Conforme comunicado, o contrato prevê uma “governança” entre as respectivas áreas financeiras, “para garantir que apenas o excesso de lastro que não seria utilizado pela CMIN seja cedido à CSN”.
Em relatório do fim de janeiro, o analista Alexis Panton, do BNP Paribas, escreveu que a CSN parece estar enfrentando “uma situação cada vez mais complicada de liquidez” fora da mineração. “Não fomos surpreendidos pela operação, dadas as obrigações de curto prazo e o fluxo de caixa negativo extremamente elevado da CSN fora da CMIN”, apontou.
Ao fim de setembro, continua o analista, a controladora tinha obrigações de curto prazo de cerca de US$ 3 bilhões, entre dívida, leasing, contas a pagar, financiamentos a fornecedores e pré-pagamentos, também sem considerar a CSN Mineração.
A fraqueza da siderurgia, sobretudo a partir do segundo semestre de 2022 – quando as condições de competição no mercado global se tornaram mais difíceis com a sobreoferta de aço chinês barato -, e os desembolsos elevados da CSN para diversificar seus negócios pressionaram o endividamento.
A meta era encerrar 2024 com alavancagem medida pela relação entre dívida líquida e Ebitda de 2,5 vezes. No fim do ano passado, contudo, a CSN reviu o alvo e agora busca chegar a 3 vezes ao fim de 2025. Em setembro, esse índice estava em 3,34 vezes. Com mais caixa que dívidas, a CMIN tinha alavancagem negativa.
Há cerca de dez dias, a Moody’s cortou a nota de crédito da CSN, de “Ba3” para “Ba2”, elevando a perspectiva de negativa para estável, por causa das preocupações em torno da trajetória de alavancagem do grupo nos próximos 12 meses – para o período, as perspectivas para aço e minério não são positivas.

_____

#### Instrução de trabalho a:
De acordo com o texto sobre a CSN, qual era o índice de alavancagem da companhia em setembro?
O texto e a listagem são materiais independentes, sem relação entre si.

_____

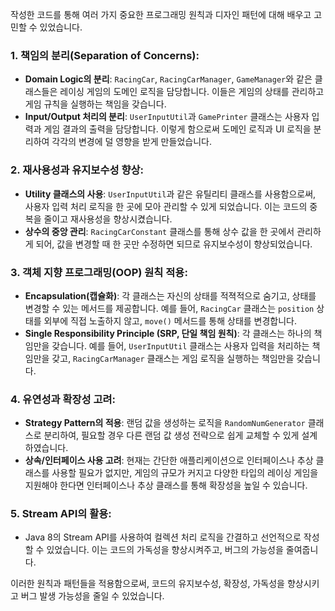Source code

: 작성한 코드를 통해 여러 가지 중요한 프로그래밍 원칙과 디자인 패턴에 대해 배우고 고민할 수 있었습니다.
### 1. **책임의 분리(Separation of Concerns)**:
- **Domain Logic의 분리**: `RacingCar`, `RacingCarManager`, `GameManager`와 같은 클래스들은 레이싱 게임의 도메인 로직을 담당합니다. 이들은 게임의 상태를 관리하고 게임 규칙을 실행하는 책임을 갖습니다.
- **Input/Output 처리의 분리**: `UserInputUtil`과 `GamePrinter` 클래스는 사용자 입력과 게임 결과의 출력을 담당합니다. 이렇게 함으로써 도메인 로직과 UI 로직을 분리하여 각각의 변경에 덜 영향을 받게 만들었습니다.

### 2. **재사용성과 유지보수성 향상**:
- **Utility 클래스의 사용**: `UserInputUtil`과 같은 유틸리티 클래스를 사용함으로써, 사용자 입력 처리 로직을 한 곳에 모아 관리할 수 있게 되었습니다. 이는 코드의 중복을 줄이고 재사용성을 향상시켰습니다.
- **상수의 중앙 관리**: `RacingCarConstant` 클래스를 통해 상수 값을 한 곳에서 관리하게 되어, 값을 변경할 때 한 곳만 수정하면 되므로 유지보수성이 향상되었습니다.

### 3. **객체 지향 프로그래밍(OOP) 원칙 적용**:
- **Encapsulation(캡슐화)**: 각 클래스는 자신의 상태를 적젹적으로 숨기고, 상태를 변경할 수 있는 메서드를 제공합니다. 예를 들어, `RacingCar` 클래스는 `position` 상태를 외부에 직접 노출하지 않고, `move()` 메서드를 통해 상태를 변경합니다.
- **Single Responsibility Principle (SRP, 단일 책임 원칙)**: 각 클래스는 하나의 책임만을 갖습니다. 예를 들어, `UserInputUtil` 클래스는 사용자 입력을 처리하는 책임만을 갖고, `RacingCarManager` 클래스는 게임 로직을 실행하는 책임만을 갖습니다.

### 4. **유연성과 확장성 고려**:
- **Strategy Pattern의 적용**: 랜덤 값을 생성하는 로직을 `RandomNumGenerator` 클래스로 분리하여, 필요할 경우 다른 랜덤 값 생성 전략으로 쉽게 교체할 수 있게 설계하였습니다.
- **상속/인터페이스 사용 고려**: 현재는 간단한 애플리케이션으로 인터페이스나 추상 클래스를 사용할 필요가 없지만, 게임의 규모가 커지고 다양한 타입의 레이싱 게임을 지원해야 한다면 인터페이스나 추상 클래스를 통해 확장성을 높일 수 있습니다.

### 5. **Stream API의 활용**:
- Java 8의 Stream API를 사용하여 컬렉션 처리 로직을 간결하고 선언적으로 작성할 수 있었습니다. 이는 코드의 가독성을 향상시켜주고, 버그의 가능성을 줄여줍니다.

이러한 원칙과 패턴들을 적용함으로써, 코드의 유지보수성, 확장성, 가독성을 향상시키고 버그 발생 가능성을 줄일 수 있었습니다.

_____

#### Instrução de trabalho b:
Transcreva sem alterações tudo o que vai da linha da listagem que contém "### 2. **재사용성과" até o final da listagem, incluindo as duas extremidades.

#### Resposta escrita a:
Em setembro, a relação entre dívida líquida e Ebitda da CSN estava em 3,34 vezes.

#### Resposta escrita b:
### 2. **재사용성과 유지보수성 향상**:
- **Utility 클래스의 사용**: `UserInputUtil`과 같은 유틸리티 클래스를 사용함으로써, 사용자 입력 처리 로직을 한 곳에 모아 관리할 수 있게 되었습니다. 이는 코드의 중복을 줄이고 재사용성을 향상시켰습니다.
- **상수의 중앙 관리**: `RacingCarConstant` 클래스를 통해 상수 값을 한 곳에서 관리하게 되어, 값을 변경할 때 한 곳만 수정하면 되므로 유지보수성이 향상되었습니다.

### 3. **객체 지향 프로그래밍(OOP) 원칙 적용**:
- **Encapsulation(캡슐화)**: 각 클래스는 자신의 상태를 적젹적으로 숨기고, 상태를 변경할 수 있는 메서드를 제공합니다. 예를 들어, `RacingCar` 클래스는 `position` 상태를 외부에 직접 노출하지 않고, `move()` 메서드를 통해 상태를 변경합니다.
- **Single Responsibility Principle (SRP, 단일 책임 원칙)**: 각 클래스는 하나의 책임만을 갖습니다. 예를 들어, `UserInputUtil` 클래스는 사용자 입력을 처리하는 책임만을 갖고, `RacingCarManager` 클래스는 게임 로직을 실행하는 책임만을 갖습니다.

### 4. **유연성과 확장성 고려**:
- **Strategy Pattern의 적용**: 랜덤 값을 생성하는 로직을 `RandomNumGenerator` 클래스로 분리하여, 필요할 경우 다른 랜덤 값 생성 전략으로 쉽게 교체할 수 있게 설계하였습니다.
- **상속/인터페이스 사용 고려**: 현재는 간단한 애플리케이션으로 인터페이스나 추상 클래스를 사용할 필요가 없지만, 게임의 규모가 커지고 다양한 타입의 레이싱 게임을 지원해야 한다면 인터페이스나 추상 클래스를 통해 확장성을 높일 수 있습니다.

### 5. **Stream API의 활용**:
- Java 8의 Stream API를 사용하여 컬렉션 처리 로직을 간결하고 선언적으로 작성할 수 있었습니다. 이는 코드의 가독성을 향상시켜주고, 버그의 가능성을 줄여줍니다.

이러한 원칙과 패턴들을 적용함으로써, 코드의 유지보수성, 확장성, 가독성을 향상시키고 버그 발생 가능성을 줄일 수 있었습니다.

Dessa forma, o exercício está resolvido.